◆ Task instructions
Word for word, set down every record that appears below.
<<<<
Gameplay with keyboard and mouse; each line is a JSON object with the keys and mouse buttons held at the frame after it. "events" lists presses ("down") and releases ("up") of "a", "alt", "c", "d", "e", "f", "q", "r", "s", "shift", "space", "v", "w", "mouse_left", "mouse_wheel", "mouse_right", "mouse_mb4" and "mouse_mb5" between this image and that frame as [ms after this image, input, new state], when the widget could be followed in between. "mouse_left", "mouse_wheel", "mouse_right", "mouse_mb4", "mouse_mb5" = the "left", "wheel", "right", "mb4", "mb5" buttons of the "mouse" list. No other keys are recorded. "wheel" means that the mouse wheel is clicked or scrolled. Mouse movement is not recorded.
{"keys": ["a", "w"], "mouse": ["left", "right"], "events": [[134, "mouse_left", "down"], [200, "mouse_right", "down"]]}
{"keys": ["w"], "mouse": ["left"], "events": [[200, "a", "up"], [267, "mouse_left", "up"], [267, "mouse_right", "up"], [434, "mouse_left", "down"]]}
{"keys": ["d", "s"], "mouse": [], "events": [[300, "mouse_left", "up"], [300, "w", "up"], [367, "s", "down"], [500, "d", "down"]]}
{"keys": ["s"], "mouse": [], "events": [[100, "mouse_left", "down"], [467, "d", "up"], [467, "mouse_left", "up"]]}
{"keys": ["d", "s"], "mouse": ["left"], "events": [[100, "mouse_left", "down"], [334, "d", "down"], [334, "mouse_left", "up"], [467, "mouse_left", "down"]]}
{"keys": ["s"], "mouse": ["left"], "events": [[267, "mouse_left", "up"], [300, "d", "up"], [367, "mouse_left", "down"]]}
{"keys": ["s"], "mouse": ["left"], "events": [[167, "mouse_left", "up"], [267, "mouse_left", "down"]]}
>>>>
◆ Task answer
Gameplay with keyboard and mouse; each line is a JSON object with the keys and mouse buttons held at the frame after it. "events" lists presses ("down") and releases ("up") of "a", "alt", "c", "d", "e", "f", "q", "r", "s", "shift", "space", "v", "w", "mouse_left", "mouse_wheel", "mouse_right", "mouse_mb4" and "mouse_mb5" between this image and that frame as [ms after this image, input, new state], when the widget could be followed in between. "mouse_left", "mouse_wheel", "mouse_right", "mouse_mb4", "mouse_mb5" = the "left", "wheel", "right", "mb4", "mb5" buttons of the "mouse" list. No other keys are recorded. "wheel" means that the mouse wheel is clicked or scrolled. Mouse movement is not recorded.
{"keys": ["a", "w"], "mouse": ["left", "right"], "events": [[134, "mouse_left", "down"], [200, "mouse_right", "down"]]}
{"keys": ["w"], "mouse": ["left"], "events": [[200, "a", "up"], [267, "mouse_left", "up"], [267, "mouse_right", "up"], [434, "mouse_left", "down"]]}
{"keys": ["d", "s"], "mouse": [], "events": [[300, "mouse_left", "up"], [300, "w", "up"], [367, "s", "down"], [500, "d", "down"]]}
{"keys": ["s"], "mouse": [], "events": [[100, "mouse_left", "down"], [467, "d", "up"], [467, "mouse_left", "up"]]}
{"keys": ["d", "s"], "mouse": ["left"], "events": [[100, "mouse_left", "down"], [334, "d", "down"], [334, "mouse_left", "up"], [467, "mouse_left", "down"]]}
{"keys": ["s"], "mouse": ["left"], "events": [[267, "mouse_left", "up"], [300, "d", "up"], [367, "mouse_left", "down"]]}
{"keys": ["s"], "mouse": ["left"], "events": [[167, "mouse_left", "up"], [267, "mouse_left", "down"]]}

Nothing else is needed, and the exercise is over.